* **Task instructions**: Recast the listing below as a JSON list of strings with one string per line, leaving out blank lines. Cover only the lines from the first line of the listing up to and including the line containing "order: Solanales".

Dataset items
^^^^^^^^

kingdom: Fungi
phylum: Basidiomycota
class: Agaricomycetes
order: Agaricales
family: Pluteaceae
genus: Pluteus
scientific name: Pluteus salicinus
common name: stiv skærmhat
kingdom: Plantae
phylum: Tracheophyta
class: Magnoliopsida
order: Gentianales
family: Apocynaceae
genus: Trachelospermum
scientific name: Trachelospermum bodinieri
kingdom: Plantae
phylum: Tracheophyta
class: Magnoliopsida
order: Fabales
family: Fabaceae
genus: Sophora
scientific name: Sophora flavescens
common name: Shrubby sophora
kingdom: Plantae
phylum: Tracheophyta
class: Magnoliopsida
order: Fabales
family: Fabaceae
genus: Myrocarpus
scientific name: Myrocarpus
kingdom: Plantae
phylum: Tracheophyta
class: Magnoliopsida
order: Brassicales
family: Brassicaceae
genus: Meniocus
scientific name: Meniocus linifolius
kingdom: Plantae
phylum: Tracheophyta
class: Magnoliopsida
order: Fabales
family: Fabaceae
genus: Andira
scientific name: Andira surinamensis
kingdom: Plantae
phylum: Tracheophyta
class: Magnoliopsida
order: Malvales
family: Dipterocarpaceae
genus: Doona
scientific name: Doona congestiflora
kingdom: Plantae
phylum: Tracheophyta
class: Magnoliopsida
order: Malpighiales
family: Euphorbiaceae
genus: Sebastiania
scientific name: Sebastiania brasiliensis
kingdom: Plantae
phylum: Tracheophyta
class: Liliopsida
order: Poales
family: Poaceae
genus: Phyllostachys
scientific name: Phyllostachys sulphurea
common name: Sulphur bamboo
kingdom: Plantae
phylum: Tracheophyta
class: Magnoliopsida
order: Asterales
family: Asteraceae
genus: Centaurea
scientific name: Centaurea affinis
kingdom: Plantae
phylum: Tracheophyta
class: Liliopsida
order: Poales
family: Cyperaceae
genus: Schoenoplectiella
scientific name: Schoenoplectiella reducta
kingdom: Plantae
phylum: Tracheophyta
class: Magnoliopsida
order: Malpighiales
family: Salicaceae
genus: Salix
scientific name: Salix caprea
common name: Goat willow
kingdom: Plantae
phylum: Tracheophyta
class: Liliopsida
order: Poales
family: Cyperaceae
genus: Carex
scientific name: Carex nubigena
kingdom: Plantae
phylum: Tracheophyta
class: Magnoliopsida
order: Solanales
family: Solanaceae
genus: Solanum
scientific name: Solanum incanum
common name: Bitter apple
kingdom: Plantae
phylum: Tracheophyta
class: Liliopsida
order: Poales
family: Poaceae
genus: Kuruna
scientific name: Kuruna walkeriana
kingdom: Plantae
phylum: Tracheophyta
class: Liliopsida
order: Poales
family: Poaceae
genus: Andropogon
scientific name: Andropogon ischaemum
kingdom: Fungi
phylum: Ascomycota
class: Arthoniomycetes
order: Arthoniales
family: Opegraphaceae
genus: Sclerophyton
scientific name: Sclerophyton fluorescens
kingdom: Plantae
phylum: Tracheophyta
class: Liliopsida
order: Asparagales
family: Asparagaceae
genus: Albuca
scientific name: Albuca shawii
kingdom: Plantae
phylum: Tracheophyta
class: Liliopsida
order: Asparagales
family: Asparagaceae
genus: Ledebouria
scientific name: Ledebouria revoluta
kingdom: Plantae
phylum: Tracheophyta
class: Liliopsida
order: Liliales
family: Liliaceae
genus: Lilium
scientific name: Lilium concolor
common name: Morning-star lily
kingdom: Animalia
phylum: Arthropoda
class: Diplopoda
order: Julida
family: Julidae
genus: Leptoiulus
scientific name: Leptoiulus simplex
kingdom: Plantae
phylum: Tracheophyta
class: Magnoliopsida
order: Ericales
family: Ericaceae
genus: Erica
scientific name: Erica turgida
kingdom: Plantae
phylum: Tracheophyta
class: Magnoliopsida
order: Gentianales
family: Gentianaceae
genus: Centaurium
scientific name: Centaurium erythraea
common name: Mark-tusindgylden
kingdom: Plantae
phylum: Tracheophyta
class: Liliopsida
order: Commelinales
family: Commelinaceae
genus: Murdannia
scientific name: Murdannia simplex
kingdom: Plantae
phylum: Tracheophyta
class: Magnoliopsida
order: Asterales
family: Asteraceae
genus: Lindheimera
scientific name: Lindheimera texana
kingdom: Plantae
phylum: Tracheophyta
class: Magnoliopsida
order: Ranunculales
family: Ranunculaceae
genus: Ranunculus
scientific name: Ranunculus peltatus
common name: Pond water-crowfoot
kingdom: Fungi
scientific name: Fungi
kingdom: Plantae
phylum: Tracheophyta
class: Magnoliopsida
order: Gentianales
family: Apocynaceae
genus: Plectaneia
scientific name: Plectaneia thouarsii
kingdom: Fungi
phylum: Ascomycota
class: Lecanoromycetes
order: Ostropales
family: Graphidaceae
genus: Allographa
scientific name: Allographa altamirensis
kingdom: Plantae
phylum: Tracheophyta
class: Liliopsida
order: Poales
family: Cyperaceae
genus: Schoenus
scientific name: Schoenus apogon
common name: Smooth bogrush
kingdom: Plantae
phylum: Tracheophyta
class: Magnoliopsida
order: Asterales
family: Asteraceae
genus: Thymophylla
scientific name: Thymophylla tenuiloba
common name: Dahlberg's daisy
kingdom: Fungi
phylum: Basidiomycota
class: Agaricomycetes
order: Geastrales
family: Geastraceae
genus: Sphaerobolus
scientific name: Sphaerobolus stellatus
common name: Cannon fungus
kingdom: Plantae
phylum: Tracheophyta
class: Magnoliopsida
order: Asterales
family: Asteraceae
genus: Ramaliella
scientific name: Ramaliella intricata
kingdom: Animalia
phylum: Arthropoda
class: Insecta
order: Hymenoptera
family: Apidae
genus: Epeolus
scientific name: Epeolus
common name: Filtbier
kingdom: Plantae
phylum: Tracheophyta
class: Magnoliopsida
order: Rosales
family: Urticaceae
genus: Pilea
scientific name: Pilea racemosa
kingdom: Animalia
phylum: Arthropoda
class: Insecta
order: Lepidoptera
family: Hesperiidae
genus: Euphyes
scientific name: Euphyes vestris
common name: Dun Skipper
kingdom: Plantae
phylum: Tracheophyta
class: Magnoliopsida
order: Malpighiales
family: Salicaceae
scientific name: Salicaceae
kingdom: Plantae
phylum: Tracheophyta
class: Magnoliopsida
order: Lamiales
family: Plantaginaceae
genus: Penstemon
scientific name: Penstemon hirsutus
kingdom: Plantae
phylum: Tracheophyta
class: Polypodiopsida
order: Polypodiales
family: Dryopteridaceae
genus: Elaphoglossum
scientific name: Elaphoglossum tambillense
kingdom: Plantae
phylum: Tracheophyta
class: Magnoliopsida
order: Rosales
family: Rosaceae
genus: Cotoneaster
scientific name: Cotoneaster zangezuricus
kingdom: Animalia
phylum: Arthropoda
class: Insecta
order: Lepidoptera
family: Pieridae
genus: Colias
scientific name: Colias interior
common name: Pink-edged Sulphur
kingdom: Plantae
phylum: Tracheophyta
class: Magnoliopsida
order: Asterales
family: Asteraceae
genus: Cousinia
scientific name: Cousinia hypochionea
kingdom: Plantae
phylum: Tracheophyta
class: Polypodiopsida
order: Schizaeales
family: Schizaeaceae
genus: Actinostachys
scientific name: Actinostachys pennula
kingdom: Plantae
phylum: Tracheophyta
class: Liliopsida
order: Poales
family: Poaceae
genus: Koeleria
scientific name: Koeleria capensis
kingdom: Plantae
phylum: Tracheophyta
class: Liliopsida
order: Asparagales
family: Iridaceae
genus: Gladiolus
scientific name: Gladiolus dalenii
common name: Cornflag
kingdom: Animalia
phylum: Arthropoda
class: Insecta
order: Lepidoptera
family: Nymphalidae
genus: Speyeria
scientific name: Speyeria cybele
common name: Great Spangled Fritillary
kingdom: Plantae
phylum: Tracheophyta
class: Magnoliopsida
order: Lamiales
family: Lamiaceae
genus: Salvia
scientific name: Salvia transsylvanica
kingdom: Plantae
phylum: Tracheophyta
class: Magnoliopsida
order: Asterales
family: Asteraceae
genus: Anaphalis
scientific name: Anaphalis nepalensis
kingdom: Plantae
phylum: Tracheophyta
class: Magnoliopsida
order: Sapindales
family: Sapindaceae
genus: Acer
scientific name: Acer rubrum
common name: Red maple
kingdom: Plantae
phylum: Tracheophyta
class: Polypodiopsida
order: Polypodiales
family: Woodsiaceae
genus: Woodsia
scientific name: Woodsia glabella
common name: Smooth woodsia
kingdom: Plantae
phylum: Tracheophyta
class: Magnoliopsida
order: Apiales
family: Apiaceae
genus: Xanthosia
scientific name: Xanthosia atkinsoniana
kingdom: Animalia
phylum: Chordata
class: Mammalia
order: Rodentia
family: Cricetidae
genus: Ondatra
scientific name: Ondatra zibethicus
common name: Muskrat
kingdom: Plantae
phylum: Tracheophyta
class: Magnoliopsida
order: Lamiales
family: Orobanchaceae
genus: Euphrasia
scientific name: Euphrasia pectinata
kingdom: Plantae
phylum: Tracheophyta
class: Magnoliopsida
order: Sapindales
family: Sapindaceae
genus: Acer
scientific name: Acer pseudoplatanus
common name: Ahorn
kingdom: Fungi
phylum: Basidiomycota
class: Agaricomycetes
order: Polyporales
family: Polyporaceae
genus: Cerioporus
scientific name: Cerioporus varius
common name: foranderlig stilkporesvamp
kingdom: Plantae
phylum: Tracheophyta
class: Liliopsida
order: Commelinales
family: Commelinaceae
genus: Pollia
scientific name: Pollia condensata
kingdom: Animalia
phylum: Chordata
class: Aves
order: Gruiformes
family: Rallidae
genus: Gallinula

^^^^^^^^

* **Exercise answer**:
[
  "kingdom: Fungi",
  "phylum: Basidiomycota",
  "class: Agaricomycetes",
  "order: Agaricales",
  "family: Pluteaceae",
  "genus: Pluteus",
  "scientific name: Pluteus salicinus",
  "common name: stiv skærmhat",
  "kingdom: Plantae",
  "phylum: Tracheophyta",
  "class: Magnoliopsida",
  "order: Gentianales",
  "family: Apocynaceae",
  "genus: Trachelospermum",
  "scientific name: Trachelospermum bodinieri",
  "kingdom: Plantae",
  "phylum: Tracheophyta",
  "class: Magnoliopsida",
  "order: Fabales",
  "family: Fabaceae",
  "genus: Sophora",
  "scientific name: Sophora flavescens",
  "common name: Shrubby sophora",
  "kingdom: Plantae",
  "phylum: Tracheophyta",
  "class: Magnoliopsida",
  "order: Fabales",
  "family: Fabaceae",
  "genus: Myrocarpus",
  "scientific name: Myrocarpus",
  "kingdom: Plantae",
  "phylum: Tracheophyta",
  "class: Magnoliopsida",
  "order: Brassicales",
  "family: Brassicaceae",
  "genus: Meniocus",
  "scientific name: Meniocus linifolius",
  "kingdom: Plantae",
  "phylum: Tracheophyta",
  "class: Magnoliopsida",
  "order: Fabales",
  "family: Fabaceae",
  "genus: Andira",
  "scientific name: Andira surinamensis",
  "kingdom: Plantae",
  "phylum: Tracheophyta",
  "class: Magnoliopsida",
  "order: Malvales",
  "family: Dipterocarpaceae",
  "genus: Doona",
  "scientific name: Doona congestiflora",
  "kingdom: Plantae",
  "phylum: Tracheophyta",
  "class: Magnoliopsida",
  "order: Malpighiales",
  "family: Euphorbiaceae",
  "genus: Sebastiania",
  "scientific name: Sebastiania brasiliensis",
  "kingdom: Plantae",
  "phylum: Tracheophyta",
  "class: Liliopsida",
  "order: Poales",
  "family: Poaceae",
  "genus: Phyllostachys",
  "scientific name: Phyllostachys sulphurea",
  "common name: Sulphur bamboo",
  "kingdom: Plantae",
  "phylum: Tracheophyta",
  "class: Magnoliopsida",
  "order: Asterales",
  "family: Asteraceae",
  "genus: Centaurea",
  "scientific name: Centaurea affinis",
  "kingdom: Plantae",
  "phylum: Tracheophyta",
  "class: Liliopsida",
  "order: Poales",
  "family: Cyperaceae",
  "genus: Schoenoplectiella",
  "scientific name: Schoenoplectiella reducta",
  "kingdom: Plantae",
  "phylum: Tracheophyta",
  "class: Magnoliopsida",
  "order: Malpighiales",
  "family: Salicaceae",
  "genus: Salix",
  "scientific name: Salix caprea",
  "common name: Goat willow",
  "kingdom: Plantae",
  "phylum: Tracheophyta",
  "class: Liliopsida",
  "order: Poales",
  "family: Cyperaceae",
  "genus: Carex",
  "scientific name: Carex nubigena",
  "kingdom: Plantae",
  "phylum: Tracheophyta",
  "class: Magnoliopsida",
  "order: Solanales"
]